Given records ▸
-- begin --
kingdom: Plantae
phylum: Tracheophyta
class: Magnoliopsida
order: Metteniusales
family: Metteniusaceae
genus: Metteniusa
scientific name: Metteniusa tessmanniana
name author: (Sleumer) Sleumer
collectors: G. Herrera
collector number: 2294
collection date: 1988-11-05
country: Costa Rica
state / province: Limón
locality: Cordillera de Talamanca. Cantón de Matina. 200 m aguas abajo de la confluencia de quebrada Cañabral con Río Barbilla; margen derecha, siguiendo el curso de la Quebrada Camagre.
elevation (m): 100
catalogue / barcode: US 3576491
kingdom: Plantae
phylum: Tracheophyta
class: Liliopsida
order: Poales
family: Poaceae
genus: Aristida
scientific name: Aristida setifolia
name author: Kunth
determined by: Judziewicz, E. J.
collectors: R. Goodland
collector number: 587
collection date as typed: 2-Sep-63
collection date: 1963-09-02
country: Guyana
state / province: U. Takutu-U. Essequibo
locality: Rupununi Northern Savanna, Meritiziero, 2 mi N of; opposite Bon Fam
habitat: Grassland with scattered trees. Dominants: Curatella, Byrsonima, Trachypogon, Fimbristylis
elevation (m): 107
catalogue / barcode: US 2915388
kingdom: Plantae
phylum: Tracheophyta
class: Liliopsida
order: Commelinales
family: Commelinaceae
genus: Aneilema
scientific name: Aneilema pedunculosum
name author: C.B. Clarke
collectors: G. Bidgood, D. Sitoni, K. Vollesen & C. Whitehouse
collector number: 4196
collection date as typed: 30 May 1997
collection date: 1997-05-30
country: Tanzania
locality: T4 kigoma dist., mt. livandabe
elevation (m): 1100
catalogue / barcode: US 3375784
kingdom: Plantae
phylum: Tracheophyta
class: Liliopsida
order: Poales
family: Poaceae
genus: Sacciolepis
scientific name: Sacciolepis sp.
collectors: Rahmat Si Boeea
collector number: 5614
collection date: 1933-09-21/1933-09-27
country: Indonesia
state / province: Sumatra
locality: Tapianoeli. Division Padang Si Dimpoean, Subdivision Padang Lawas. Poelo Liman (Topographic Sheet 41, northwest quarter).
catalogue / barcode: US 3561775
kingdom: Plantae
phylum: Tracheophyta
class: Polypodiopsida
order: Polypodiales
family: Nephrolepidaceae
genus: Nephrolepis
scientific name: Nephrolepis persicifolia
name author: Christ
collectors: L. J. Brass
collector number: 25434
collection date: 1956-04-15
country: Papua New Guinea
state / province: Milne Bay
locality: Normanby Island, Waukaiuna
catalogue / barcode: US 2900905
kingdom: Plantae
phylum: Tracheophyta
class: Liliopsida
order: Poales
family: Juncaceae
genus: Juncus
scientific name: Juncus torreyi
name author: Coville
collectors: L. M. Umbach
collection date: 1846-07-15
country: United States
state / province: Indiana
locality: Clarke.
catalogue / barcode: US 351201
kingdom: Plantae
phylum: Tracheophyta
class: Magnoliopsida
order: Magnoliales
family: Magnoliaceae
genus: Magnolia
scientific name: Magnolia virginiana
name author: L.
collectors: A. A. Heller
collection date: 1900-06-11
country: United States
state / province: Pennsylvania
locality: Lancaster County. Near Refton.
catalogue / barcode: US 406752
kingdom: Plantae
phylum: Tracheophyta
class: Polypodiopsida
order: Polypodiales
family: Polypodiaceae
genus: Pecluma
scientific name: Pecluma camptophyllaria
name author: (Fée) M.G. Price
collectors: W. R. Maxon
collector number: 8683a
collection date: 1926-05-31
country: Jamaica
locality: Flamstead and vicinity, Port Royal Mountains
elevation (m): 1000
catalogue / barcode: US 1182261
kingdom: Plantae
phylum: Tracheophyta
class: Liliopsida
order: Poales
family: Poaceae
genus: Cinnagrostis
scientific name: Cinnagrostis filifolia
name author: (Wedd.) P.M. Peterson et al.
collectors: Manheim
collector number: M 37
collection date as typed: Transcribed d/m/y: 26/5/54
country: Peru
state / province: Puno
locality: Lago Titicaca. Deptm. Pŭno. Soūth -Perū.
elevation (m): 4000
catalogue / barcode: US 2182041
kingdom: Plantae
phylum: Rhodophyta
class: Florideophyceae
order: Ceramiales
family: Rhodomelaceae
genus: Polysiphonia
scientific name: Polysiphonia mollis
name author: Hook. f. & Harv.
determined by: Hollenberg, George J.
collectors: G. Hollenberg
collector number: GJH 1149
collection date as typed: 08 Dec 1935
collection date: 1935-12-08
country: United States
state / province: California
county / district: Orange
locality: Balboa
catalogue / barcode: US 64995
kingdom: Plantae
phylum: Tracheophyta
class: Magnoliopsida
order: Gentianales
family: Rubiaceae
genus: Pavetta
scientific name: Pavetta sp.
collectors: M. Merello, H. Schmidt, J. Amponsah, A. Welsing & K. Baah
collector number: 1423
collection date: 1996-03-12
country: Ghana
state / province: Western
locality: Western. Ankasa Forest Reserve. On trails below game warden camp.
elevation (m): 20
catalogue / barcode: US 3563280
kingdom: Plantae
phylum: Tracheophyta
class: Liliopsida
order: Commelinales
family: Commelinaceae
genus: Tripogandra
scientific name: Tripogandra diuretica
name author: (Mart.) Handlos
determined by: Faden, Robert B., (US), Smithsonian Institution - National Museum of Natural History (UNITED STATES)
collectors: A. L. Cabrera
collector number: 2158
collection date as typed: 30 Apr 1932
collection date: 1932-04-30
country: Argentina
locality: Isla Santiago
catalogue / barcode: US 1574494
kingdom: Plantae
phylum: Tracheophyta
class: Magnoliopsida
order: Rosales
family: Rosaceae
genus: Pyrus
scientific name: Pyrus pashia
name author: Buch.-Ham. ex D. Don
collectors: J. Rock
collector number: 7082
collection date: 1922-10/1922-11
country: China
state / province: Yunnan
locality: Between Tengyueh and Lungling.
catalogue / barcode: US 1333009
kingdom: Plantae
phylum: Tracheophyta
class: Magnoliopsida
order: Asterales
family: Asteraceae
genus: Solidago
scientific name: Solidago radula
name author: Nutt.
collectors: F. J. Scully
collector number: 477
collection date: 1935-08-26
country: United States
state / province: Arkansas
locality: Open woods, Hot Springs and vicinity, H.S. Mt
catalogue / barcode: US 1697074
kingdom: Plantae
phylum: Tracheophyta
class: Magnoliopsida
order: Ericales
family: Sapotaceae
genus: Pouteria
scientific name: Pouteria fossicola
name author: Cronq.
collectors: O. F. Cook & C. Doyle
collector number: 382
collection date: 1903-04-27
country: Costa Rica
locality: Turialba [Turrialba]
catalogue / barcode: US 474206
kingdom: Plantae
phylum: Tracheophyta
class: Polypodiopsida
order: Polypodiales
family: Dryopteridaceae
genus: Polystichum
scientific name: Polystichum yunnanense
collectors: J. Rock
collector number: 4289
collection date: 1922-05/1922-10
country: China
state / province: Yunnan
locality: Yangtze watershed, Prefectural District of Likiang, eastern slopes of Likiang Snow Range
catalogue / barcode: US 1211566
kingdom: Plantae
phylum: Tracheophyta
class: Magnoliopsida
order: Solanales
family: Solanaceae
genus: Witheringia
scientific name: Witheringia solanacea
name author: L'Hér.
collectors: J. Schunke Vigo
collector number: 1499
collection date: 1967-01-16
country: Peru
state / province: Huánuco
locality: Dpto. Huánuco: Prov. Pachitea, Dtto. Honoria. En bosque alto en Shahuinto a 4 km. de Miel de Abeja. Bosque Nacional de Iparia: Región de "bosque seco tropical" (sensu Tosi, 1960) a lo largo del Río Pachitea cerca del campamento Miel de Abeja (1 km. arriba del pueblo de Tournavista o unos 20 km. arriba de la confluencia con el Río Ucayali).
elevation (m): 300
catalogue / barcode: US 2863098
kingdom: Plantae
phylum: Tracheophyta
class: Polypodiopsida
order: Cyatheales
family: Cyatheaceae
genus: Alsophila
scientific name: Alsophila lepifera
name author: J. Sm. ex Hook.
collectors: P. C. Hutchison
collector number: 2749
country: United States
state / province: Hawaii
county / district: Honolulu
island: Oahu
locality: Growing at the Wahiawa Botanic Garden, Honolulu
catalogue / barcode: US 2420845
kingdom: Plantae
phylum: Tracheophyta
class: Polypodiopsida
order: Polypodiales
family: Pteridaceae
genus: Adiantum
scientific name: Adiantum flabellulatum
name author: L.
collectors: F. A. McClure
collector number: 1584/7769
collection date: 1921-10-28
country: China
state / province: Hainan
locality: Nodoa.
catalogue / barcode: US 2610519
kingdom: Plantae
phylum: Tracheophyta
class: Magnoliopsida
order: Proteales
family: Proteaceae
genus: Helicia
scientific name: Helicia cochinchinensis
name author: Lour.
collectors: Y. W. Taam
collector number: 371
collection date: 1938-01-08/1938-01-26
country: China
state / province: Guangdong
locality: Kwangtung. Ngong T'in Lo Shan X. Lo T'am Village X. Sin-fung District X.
-- end --
Problem requirements ▸
Write out verbatim the lines of the records starting with the line that contains "name author: Cronq." and going on through the line that contains "state / province: Huánuco", including both of those lines.

Complete response ▸
name author: Cronq.
collectors: O. F. Cook & C. Doyle
collector number: 382
collection date: 1903-04-27
country: Costa Rica
locality: Turialba [Turrialba]
catalogue / barcode: US 474206
kingdom: Plantae
phylum: Tracheophyta
class: Polypodiopsida
order: Polypodiales
family: Dryopteridaceae
genus: Polystichum
scientific name: Polystichum yunnanense
collectors: J. Rock
collector number: 4289
collection date: 1922-05/1922-10
country: China
state / province: Yunnan
locality: Yangtze watershed, Prefectural District of Likiang, eastern slopes of Likiang Snow Range
catalogue / barcode: US 1211566
kingdom: Plantae
phylum: Tracheophyta
class: Magnoliopsida
order: Solanales
family: Solanaceae
genus: Witheringia
scientific name: Witheringia solanacea
name author: L'Hér.
collectors: J. Schunke Vigo
collector number: 1499
collection date: 1967-01-16
country: Peru
state / province: Huánuco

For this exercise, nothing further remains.